The crew was scheduled to launch on February 11, Elon Musk's SpaceX company said this week it was grounding all flights on its Falcon 9 rocket while it investigates an unspecified issue.
This late uncertainty is just the most recent twist for the SpaceX Crew-12 mission, which includes Americans Jessica Meir and Jack Hathaway, French astronaut Sophie Adenot and Russian cosmonaut Andrey Fedyaev.
They will be replacing Crew-11, which returned to Earth in January, a month earlier than planned, during the first medical evacuation in the space station's history.
NASA has declined to disclose any details about the health issue that cut the mission short.
However, the scientific laboratory, which orbits 400 kilometres above Earth, has since been staffed by a skeleton crew of three.
Because of the medical evacuation, NASA moved the date of the Crew-12 launch forward a few days.
The launch had also overlapped with NASA's first mission to fly astronauts around the Moon in more than half a century.
The launch window for the Artemis 2 mission had been set for February 6-11 -- until leaks detected this week during final tests pushed the date back to March 6.
- 'One day, that will be me' -
Once the astronauts finally get on board, they will be one of the last crews to live on board the football field-sized space station.

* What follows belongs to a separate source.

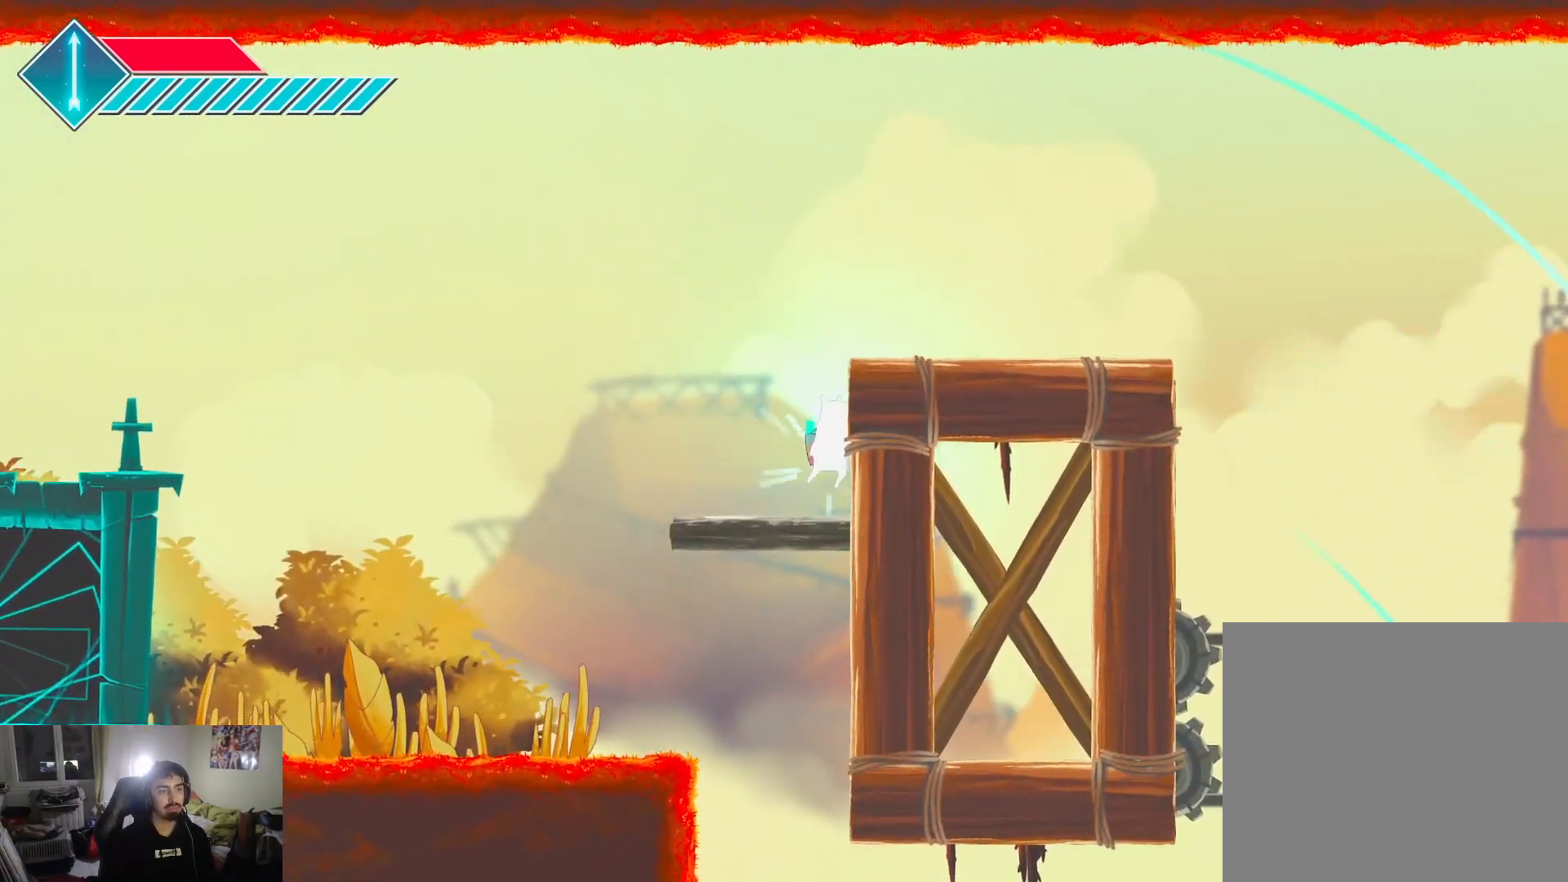
{"buttons": [], "left_stick": "center", "right_stick": "center", "events": [[83, "left_stick", "left"], [217, "left_stick", "center"], [283, "CROSS", "down"], [417, "CROSS", "up"]]}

Continuously inhabited for the last quarter century, the ageing ISS is scheduled to be pushed into Earth's orbit before crashing into an isolated spot in the Pacific Ocean in 2030.
The ISS, once a symbol of warming post-Cold War relations, has been a rare area of continued cooperation between the West and Russia since Moscow invaded Ukraine in 2022.
However, the space station has not entirely avoided the tensions back on Earth.
In November, Russian cosmonaut Oleg Artemyev -- who had long been planned to be a member of Crew-12 -- was suddenly taken off the mission.
Reports from independent media in Russia suggested he had been photographing and sending classified information with his phone. Russian space agency Roscosmos merely said he had been transferred to a different job.
His replacement Fedyaev, has already spent some time on the ISS as part of Crew-6 in 2023.
During their eight months on the space station, the four astronauts will conduct many experiments, including research into the effects of microgravity on their bodies.
Meir, who previously worked as a marine biologist studying animals in extreme environments, will serve as the crew's commander.
Adenot will become the second French woman to fly to space, following in the footsteps of Claudie Haignere, who spent time on the Mir space station.
When Adenot saw Haignere's mission blast off, she was 14 years old.
"It was a revelation," the helicopter pilot said recently.
"At that moment, I told myself: one day, that will be me."
Among other research, the European Space Agency astronaut will test a system that uses artificial intelligence and augmented reality to allow astronauts to carry out their own medical ultrasounds.
The mission is scheduled to launch from Cape Canaveral, Florida at 1100 GMT on February 11. If called off, launches can also be attempted on the following two days.